An update on Monday includes a video and more information about the rescue.

“Coast Guard Sector Northern Great Lakes received a request for helicopter assistance at approximately 9 p.m., from Lake County, Minnesota, reporting that the individuals were unable to safely disembark the rock due to hazardous conditions,” according to the Coast Guard report on the incident.

The Coast Guard reports that after the children were rescued, they were transported to awaiting Emergency Medical Services (EMS) personnel and the children’s parents in a nearby field. Their conditions were not detailed.

“This successful rescue highlights the critical importance of interagency coordination and the rapid response capabilities of the U.S. Coast Guard,” said Lt. (junior grade) Patrick Grissler, Aircraft Commander, in the provided statement. “We are grateful for the collaboration with Lake County and are pleased to have safely assisted these individuals.”
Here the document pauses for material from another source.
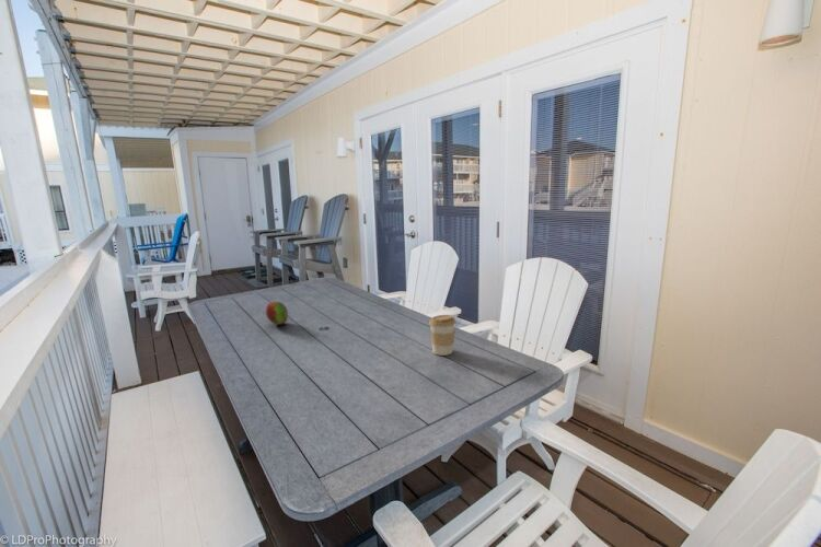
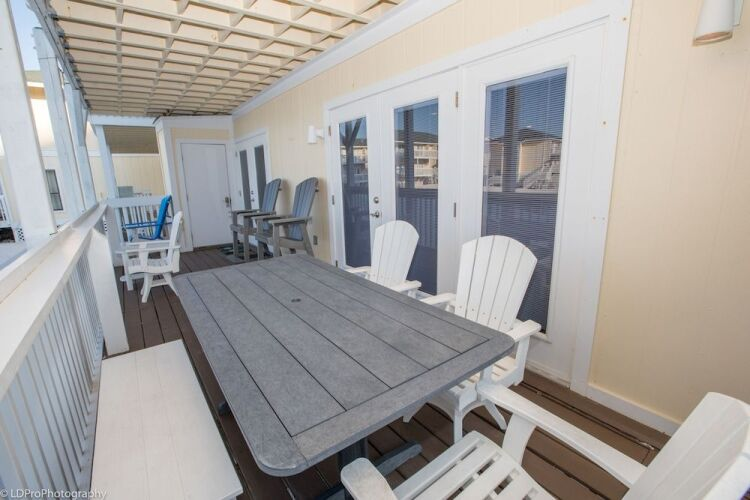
- coffee cup [428,314,458,357]
- fruit [265,300,289,326]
Black Beach has become a popular destination for North Shore visitors since the beach, made out of the taconite tailings Reserve Mining used to dump directly into Lake Superior, opened to the public, and the city redeveloped the area nearby with a campground and other attractions.

The sand-like tailings connect the mainland with an island in Lake Superior, and some visitors scramble up its steep rockface to the top.

In 2023, two 18-year-old men drowned after jumping into Lake Superior at Black Beach.

The Pioneer Press contributed to this report.